Nvidia (NVDA 5.27%) was able to ride the artificial intelligence (AI) wave kicked off by ChatGPT in late 2022 and dominate the market for AI accelerators, partly because the company had spent years building a strong foundation in accelerated computing. Nvidia’s GPUs are useful not only for AI workloads, but also across academia and industry for running simulations and doing other computing-intensive tasks.
CUDA, Nvidia’s proprietary software toolkit that allows developers to harness the power of the company’s GPUs, has been around for nearly two decades. The vast ecosystem around CUDA was an enormous advantage for Nvidia when the AI boom started. With tech giants and start-ups moving fast to pull ahead in the AI race, Nvidia’s GPUs were the path of least resistance.
The tide is starting to turn
When the market for data center GPUs was much smaller, it made no sense for Nvidia’s customers to spend the engineering resources necessary to free themselves from their dependence on CUDA. The return on investment just wasn’t there.
With the AI boom causing an explosion in demand for data center GPUs, the math is starting to change. Nvidia’s data center segment generated more than $35 billion in revenue during the latest quarter alone, and the company’s profit margins are through the roof. Customers like Microsoft, Meta Platforms, and OpenAI are spending billions, or even tens of billions, of dollars each year on Nvidia’s GPUs as they race to meet demand for AI computing capacity.

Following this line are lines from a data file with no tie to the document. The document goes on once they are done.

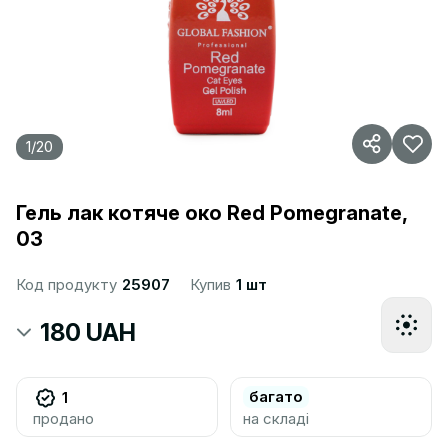
1
/
20
Гель лак котяче око Red Pomegranate,
03
Код продукту
25907
Купив
1 шт
180 UAH
багато
1
продано
на складі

The stakes are now much higher. A company like Meta could save billions by cutting out Nvidia and designing its own AI chip and software stack from the ground up. This push to bring AI accelerators in-house appears to be picking up steam across the tech industry.
Some companies, including Amazon and Alphabet, have already created multiple generations of custom AI chips. Other companies are now following suit. Meta is reportedly testing a custom AI chip aimed at AI training workloads, which are much more computationally intensive than AI inference workloads. OpenAI isn’t far behind, reportedly working on finalizing its first custom AI chip design.

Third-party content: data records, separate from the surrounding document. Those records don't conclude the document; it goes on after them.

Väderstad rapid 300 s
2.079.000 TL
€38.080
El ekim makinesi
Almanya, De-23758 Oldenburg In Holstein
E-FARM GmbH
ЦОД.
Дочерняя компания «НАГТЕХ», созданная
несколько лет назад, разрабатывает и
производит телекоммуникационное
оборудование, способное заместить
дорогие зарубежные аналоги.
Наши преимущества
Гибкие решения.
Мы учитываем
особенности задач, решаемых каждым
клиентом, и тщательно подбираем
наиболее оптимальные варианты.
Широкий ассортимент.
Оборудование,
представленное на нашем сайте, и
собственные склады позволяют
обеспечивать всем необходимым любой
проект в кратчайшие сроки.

Companies that design their own AI chips and reduce dependence on Nvidia’s pricey AI accelerators could have a major cost advantage over competitors that don’t follow the same path. This could compel even more companies to bring AI chips in-house.
Eroding Nvidia’s dominance
While Nvidia does have some competition from AMD in the AI accelerator market, its own customers represent a far larger threat. The numbers are now big enough to prompt tech giants and AI companies to rethink their AI hardware and software stacks. Beyond reducing demand for Nvidia’s chips, this trend could put pressure on Nvidia’s pricing and margins.
It’s only because the market for data center GPUs became so large that the CUDA stranglehold over accelerated computing is under attack. Nvidia is still selling a lot of AI chips, and it will continue to do so as long as the AI boom keeps going. Once demand for AI computing capacity cools down — trees don’t grow to the sky, after all — growth will be tough for Nvidia as its market share erodes due to competition from homegrown AI chips.
Nvidia stock has already slumped from its all-time high as concerns about the resiliency of AI demand have collided with worries about tariffs and the state of the global economy. As custom AI chips make up a growing portion of the AI accelerator market, the stock could come under additional pressure.